The department also indicated in an unsigned grant agreement with San Francisco that it will not enforce contract provisions that support “housing first” programs, reversing previous federal policy.
Housing first was implemented nationally in 2004 under the George W. Bush administration to address chronic homelessness. It was expanded under presidents Barack Obama and Joe Biden. The policy emphasizes providing stable lodging as a foundation without preconditions for addressing other challenges linked to homelessness, such as substance use disorders. The approach ensures that residents don’t end up back on the street due to a relapse.
San Francisco’s Department of Homelessness and Supportive Housing explicitly embraces housing first as a foundational strategy.
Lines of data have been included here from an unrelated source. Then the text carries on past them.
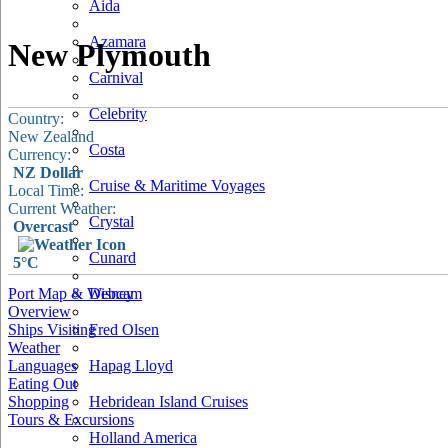
Aida
Azamara
New Plymouth
Carnival
Celebrity
Country:
New Zealand
Costa
Currency:
NZ Dollar
Cruise & Maritime Voyages
Local Time:
Current Weather:
Crystal
Overcast
Cunard
5°C
Port Map & Webcam
Disney
Overview
Ships Visiting
Fred Olsen
Weather
Languages
Hapag Lloyd
Eating Out
Shopping
Hebridean Island Cruises
Tours & Excursions
Holland America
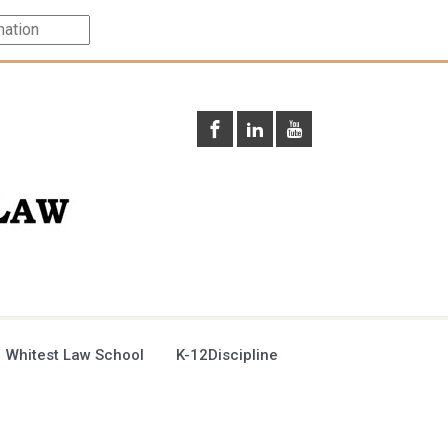
 Whitest Law School
K-12Discipline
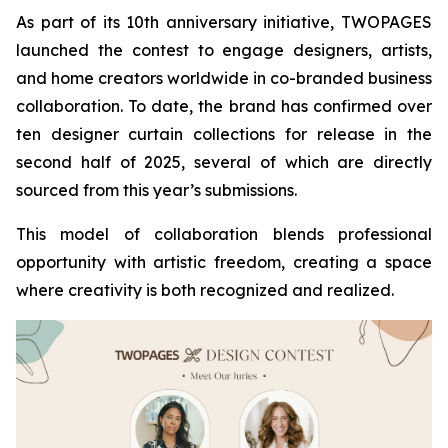
As part of its 10th anniversary initiative, TWOPAGES
launched the contest to engage designers, artists,
and home creators worldwide in co-branded business
collaboration. To date, the brand has confirmed over
ten designer curtain collections for release in the
second half of 2025, several of which are directly
sourced from this year’s submissions.
This model of collaboration blends professional
opportunity with artistic freedom, creating a space
where creativity is both recognized and realized.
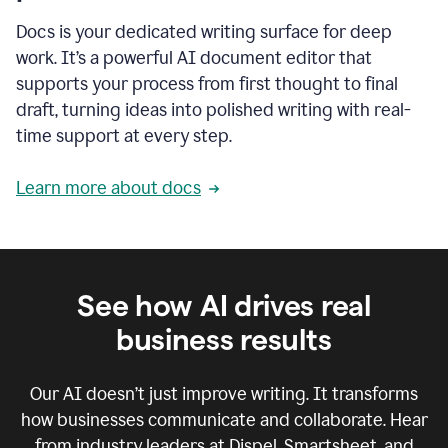
Docs is your dedicated writing surface for deep
work. It’s a powerful AI document editor that
supports your process from first thought to final
draft, turning ideas into polished writing with real-
time support at every step.
Learn more about docs
See how AI drives real
business results
Our AI doesn’t just improve writing. It transforms
how businesses communicate and collaborate. Hear
from industry leaders at Dispel, Smartsheet, and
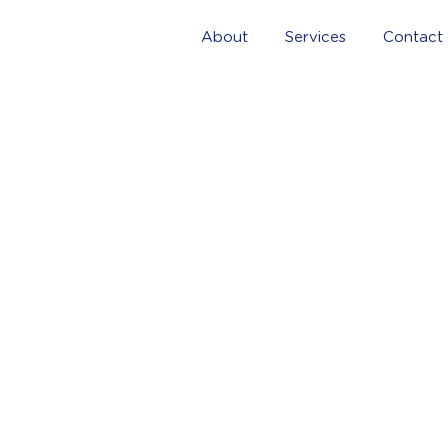
About
Services
Contact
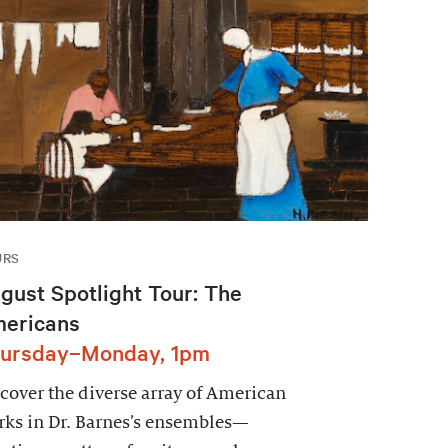
URS
gust Spotlight Tour: The
ericans
ursday–Monday, 1pm
cover the diverse array of American
ks in Dr. Barnes’s ensembles—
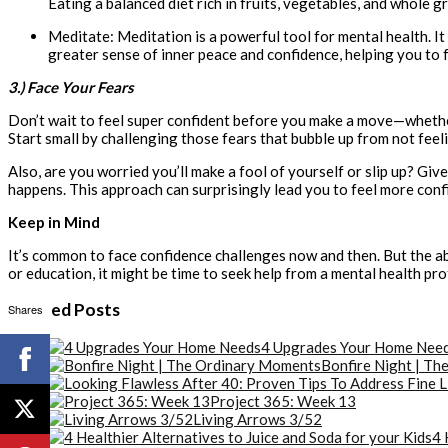
Eating a balanced diet rich in fruits, vegetables, and whole gr
Meditate: Meditation is a powerful tool for mental health. It
greater sense of inner peace and confidence, helping you to
3.) Face Your Fears
Don’t wait to feel super confident before you make a move—whether 
Start small by challenging those fears that bubble up from not fee
Also, are you worried you’ll make a fool of yourself or slip up? Give 
happens. This approach can surprisingly lead you to feel more conf
Keep in Mind
It’s common to face confidence challenges now and then. But the ab
or education, it might be time to seek help from a mental health pro
Related Posts
Shares
4 Upgrades Your Home Nee
Bonfire Night | T
Project 365: Week 13
Living Arrows 3/52
4 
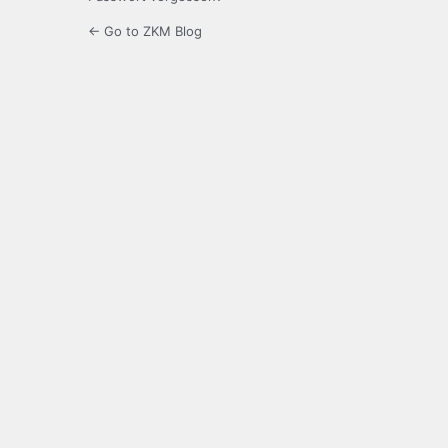
← Go to ZKM Blog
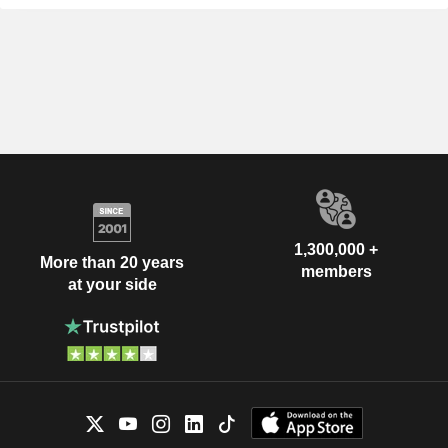
1,300,000 +
More than 20 years
members
at your side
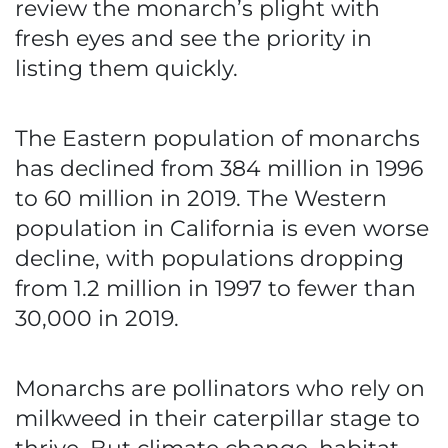
review the monarch’s plight with
fresh eyes and see the priority in
listing them quickly.
The Eastern population of monarchs
has declined from 384 million in 1996
to 60 million in 2019. The Western
population in California is even worse
decline, with populations dropping
from 1.2 million in 1997 to fewer than
30,000 in 2019.
Monarchs are pollinators who rely on
milkweed in their caterpillar stage to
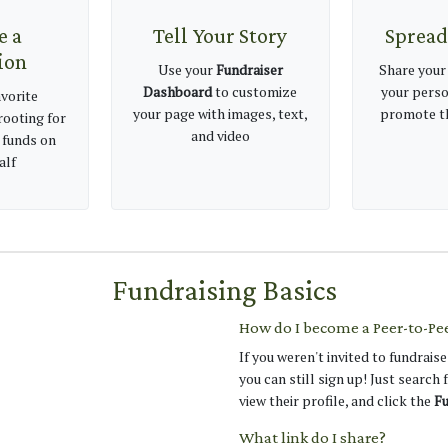
e a
Tell Your Story
Spread
ion
Use your
Fundraiser
Share your
Dashboard
to customize
your perso
vorite
your page with images, text,
promote th
rooting for
and video
 funds on
alf
Fundraising Basics
How do I become a Peer-to-Pe
If you weren't invited to fundraise
you can still sign up! Just search
view their profile, and click the
Fu
What link do I share?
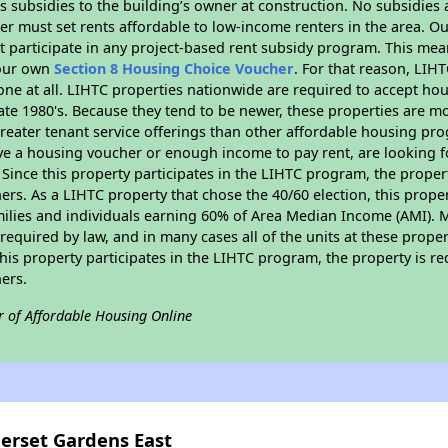
 subsidies to the building’s owner at construction. No subsidies a
er must set rents affordable to low-income renters in the area. O
 participate in any project-based rent subsidy program. This me
your own
Section 8 Housing Choice Voucher
. For that reason, LIH
none at all. LIHTC properties nationwide are required to accept h
 late 1980's. Because they tend to be newer, these properties are mo
reater tenant service offerings than other affordable housing pr
ave a housing voucher or enough income to pay rent, are looking f
. Since this property participates in the LIHTC program, the proper
s. As a LIHTC property that chose the 40/60 election, this propert
amilies and individuals earning 60% of Area Median Income (AMI). 
required by law, and in many cases all of the units at these proper
his property participates in the LIHTC program, the property is re
ers.
r of Affordable Housing Online
merset Gardens East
In December, as one of its final actions under the Biden administration, HUD announced a $56 million grant for 35 supportive housing projects in San Francisco. The department wrote in an email that it has yet to receive funding it was promised by HUD, or any notification of cancellation or reduction.
Kwart said the city attorney’s office was reviewing the Community of Care grant conditions and “assessing options” to protect the funding.
Along with San Francisco’s projects, grants promised to nearly 7,000 projects nationwide under HUD’s Continuum of Care programs have also gone unpaid, according to a March 4 letter signed by 10 Democratic senators.
The projects enable homeless service providers to help veterans, families with children, youth, seniors and other vulnerable individuals access permanent and temporary housing, crisis counseling and other supportive services.
The letter admonished Turner for failing to deliver funding within the mandated timeline.
“HUD is required by law to obligate these funds no later than 45 days after the issuance of award letters, a deadline which passed on March 4, 2025,” states the letter. “To keep the lights on, providers are now being forced to draw on lines of credit at significant cost and risk to their organizations.”